Pour toute organisation, le choix stratégique d’innover dans un domaine s’accompagne du choix d’un modèle de gestion de l’innovation, typiquement caractérisé selon son degré et ses modalités d’ouverture aux autres acteurs participant au domaine. De fait, le défi de l’innovation exige de plus en plus une forme de partage des ressources afin d’explorer un domaine commun, qu’il s’agisse d’applications technologiques, d’usages sociaux ou de marchés. Cette réalité est d’autant plus incontournable lorsque l’innovation vise à introduire une rupture technologique ou marketing.

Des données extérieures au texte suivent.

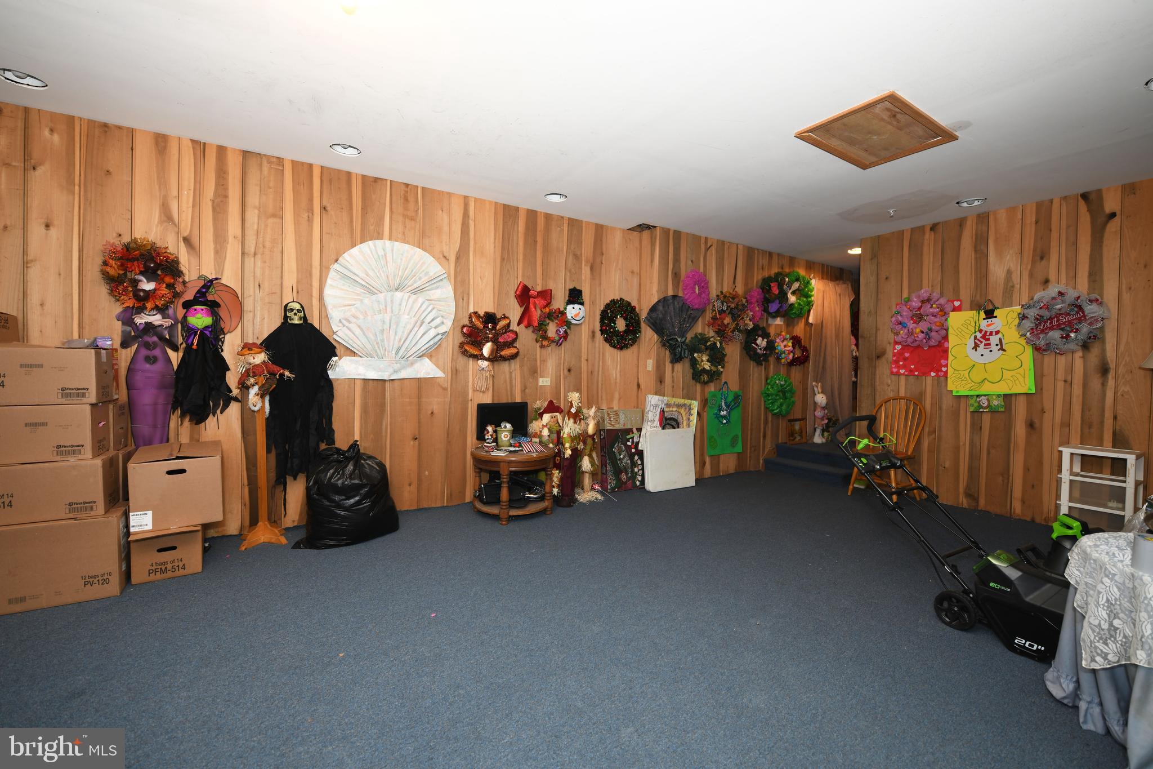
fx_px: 480
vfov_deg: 77.3
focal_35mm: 15
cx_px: 576
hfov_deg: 100.4
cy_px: 384
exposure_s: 1/25
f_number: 4.5
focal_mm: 15
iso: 400
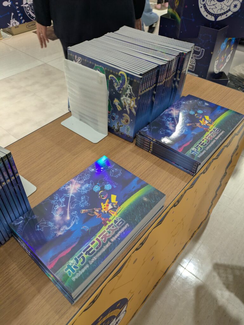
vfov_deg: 69.4
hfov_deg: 54.9
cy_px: 162
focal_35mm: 25
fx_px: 235
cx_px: 122
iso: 173
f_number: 1.89
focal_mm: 5.43
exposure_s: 1/100
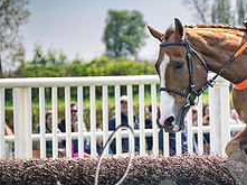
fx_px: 2515
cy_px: 141
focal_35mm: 353
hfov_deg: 5.6
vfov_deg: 4.2
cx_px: 318
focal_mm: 98
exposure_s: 1/2500
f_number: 4
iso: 200
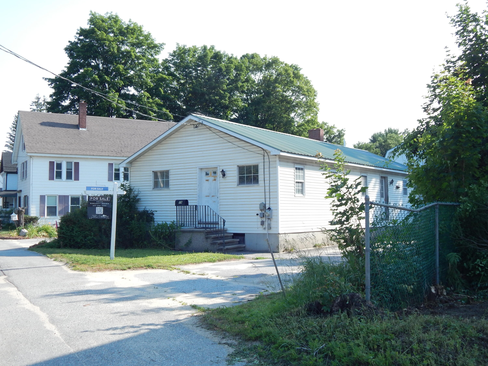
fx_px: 536
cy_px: 183
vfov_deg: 37.7
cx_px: 244
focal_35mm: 38
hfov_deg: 49.0
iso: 125
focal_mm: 6.8
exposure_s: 1/400
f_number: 3.4
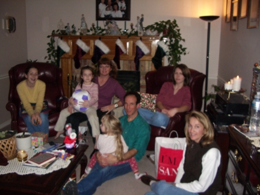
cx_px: 130
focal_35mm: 35
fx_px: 263
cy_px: 98
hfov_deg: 52.6
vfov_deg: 40.7
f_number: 2.6
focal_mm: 5.8
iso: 200
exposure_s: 1/60
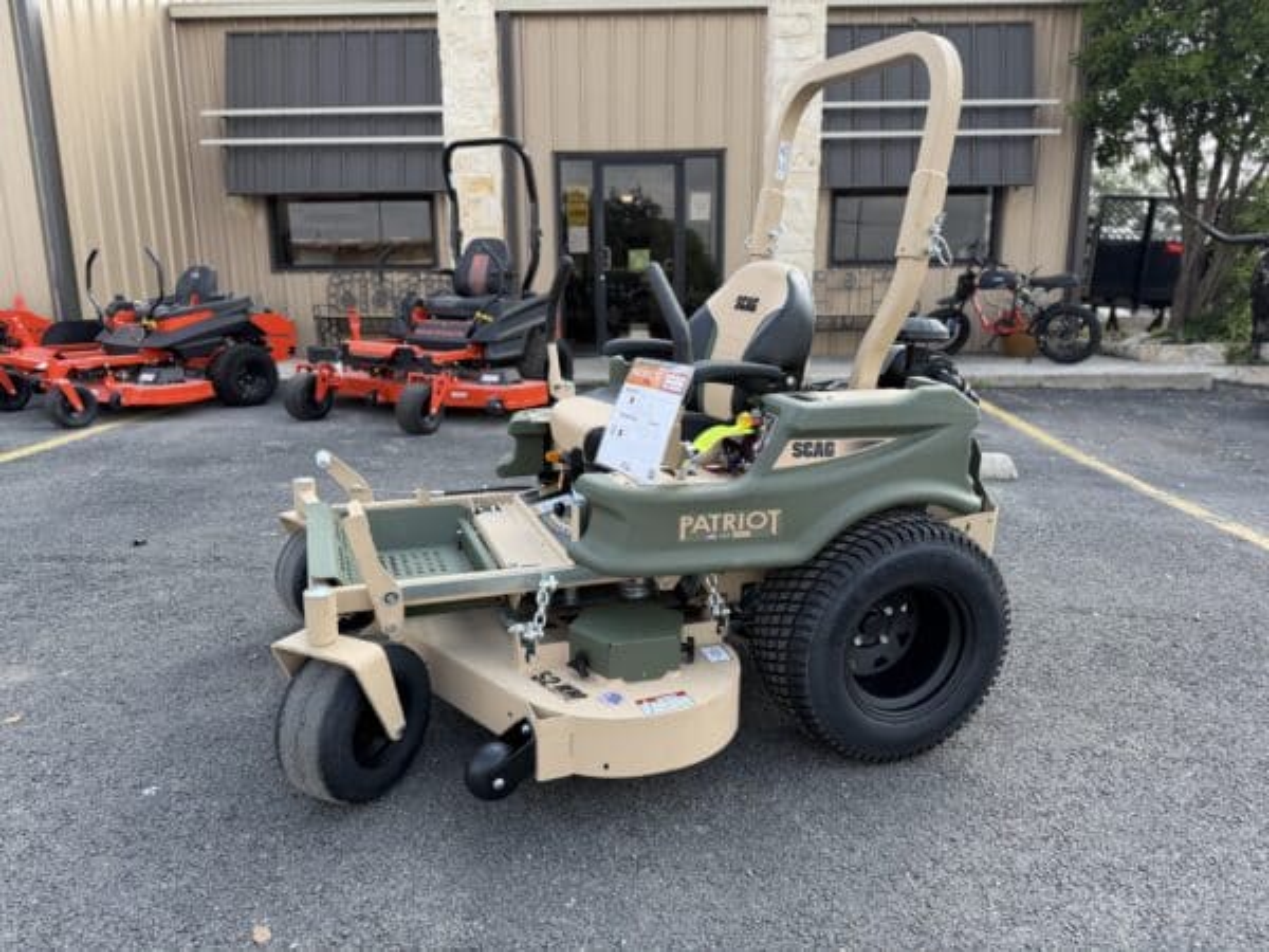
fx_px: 880
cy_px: 476
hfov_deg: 71.6
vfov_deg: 56.8
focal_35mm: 24
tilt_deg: -12.4
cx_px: 634
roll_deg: +1.3
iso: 80
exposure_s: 1/1106
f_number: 1.78
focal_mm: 6.76
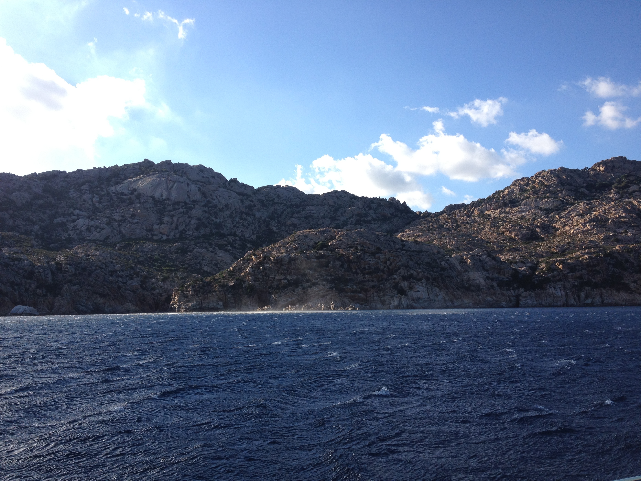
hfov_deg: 52.6
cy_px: 240
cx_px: 320
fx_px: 648
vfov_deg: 40.7
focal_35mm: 35
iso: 64
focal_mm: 4.28
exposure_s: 1/1453
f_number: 2.4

Les ruptures étant difficiles à créer au sein d’organisations matures, leur mise en oeuvre efficace tend à s’appuyer sur des formes diverses d’ouverture ou de transversalité stratégiques. Pour de nombreux groupes industriels, le choix du modèle de gestion de l’innovation de rupture est envisagé à partir de deux grandes solutions : soit créer une spin-off issue de l’entreprise-mère et pouvant être hébergée par un incubateur, soit entrer dans le capital d’une start-up créée à l’extérieur de l’entreprise. C’est cette seconde approche que nous nous proposons d’aborder au travers des cas de SEB et d’Alstom.
SEB Alliance
Mettre le numérique au service de la cuisine
La création récente du fonds d’investissement SEB Alliance n’a probablement pas échappé aux afficionados de cuisine parmi nos lecteurs technophiles. En effet, sa première prise de participation a concerné la start-up texane Key Ingredient, dont l’objectif n’est autre que de mettre le numérique au service de la cuisine. Une passion pour le monde de la cuisine mise à part, quelles sont les raisons qui sont à l’origine de SEB Alliance?
Un outil de veille
Le Groupe SEB (Paris : SK) gère plus de seize marques de petit équipement domestique, ainsi que huit implantations industrielles à travers le monde. Confronté à la concurrence des pays émergents, le Groupe a choisi de se donner les moyens de sa stratégie d’innovation. Doté d’un capital de 30 M€, le fonds SEB Alliance vise ainsi à soutenir l’exploration de la pointe des usages dans le domaine des équipements domestiques, au travers d’un grand nombre d’axes thématiques : vieillissement de la population, préservation du capital corporel, développement durable, nouvelles énergies, numérique, robotique… axes auxquels correspondent autant de dispositifs de veille orientés vers la détection de projets innovants.
Le rôle majeur des start-ups
La stratégie de SEB Alliance suggère que les start-ups accomplissent une fonction d’exploration majeure dont les grands groupes peuvent capturer les bénéfices à long-terme. Comment souvent, la question est ici de déterminer selon quelles priorités et critères peut et doit s’opérer la détection des projets innovants. En l’absence de clé d’analyse pertinente, le réservoir d’innovation que constituent les start-ups pour les grands groupes risque de demeurer un réservoir virtuel. La réponse à cette question apportée par les business angels et les spécialistes du capital-risque peut en effet varier : faut-il privilégier les qualités de l’équipe porteuse du projet, ou faut-il en dernière analyse s’appuyer sur le potentiel du marché ? La veille doit-elle inclure un processus permanent d’estimation des marchés, ou peut-elle se contenter de se focaliser sur la population des entrepreneurs, source d’informations et de cibles d’investissement potentielles ? Enfin, comment accéder à des expertises non présentes au sein de SEB, indispensables pour évaluer le potentiel d’un projet sous l’angle technologique et marketing?
Les nouveaux usages
Le premier investissement de SEB Alliance révèle de ce point de vue l’importance que revêt le niveau des usages pour orienter l’évaluation d’un projet. Bertrand Neuschwander, Directeur Général Adjoint du Groupe SEB, en charge des Activités, explique ainsi [source] :
Les produits connectés font leur apparition dans nos cuisines. De la même façon que, dans les années 1950, le succès de la Cocotte Minute a été porté par le célèbre livre de recettes de Françoise Bernard, nous pensons que le développement de la cuisine se fera autour de recettes numériques et des services qu’elles autorisent. Key Ingredient nous apporte des solutions et des compétences qui nous permettent d’accélérer notre plan de recherche et de bientôt proposer aux consommateurs des appareils et des services intégrant un contenu numérique.
L’inclusion de Key Ingredient dans le portefeuille de SEB est pertinente parce qu’elle correspond à une analyse stratégique des usages qui permettront de diffuser l’innovation technologique.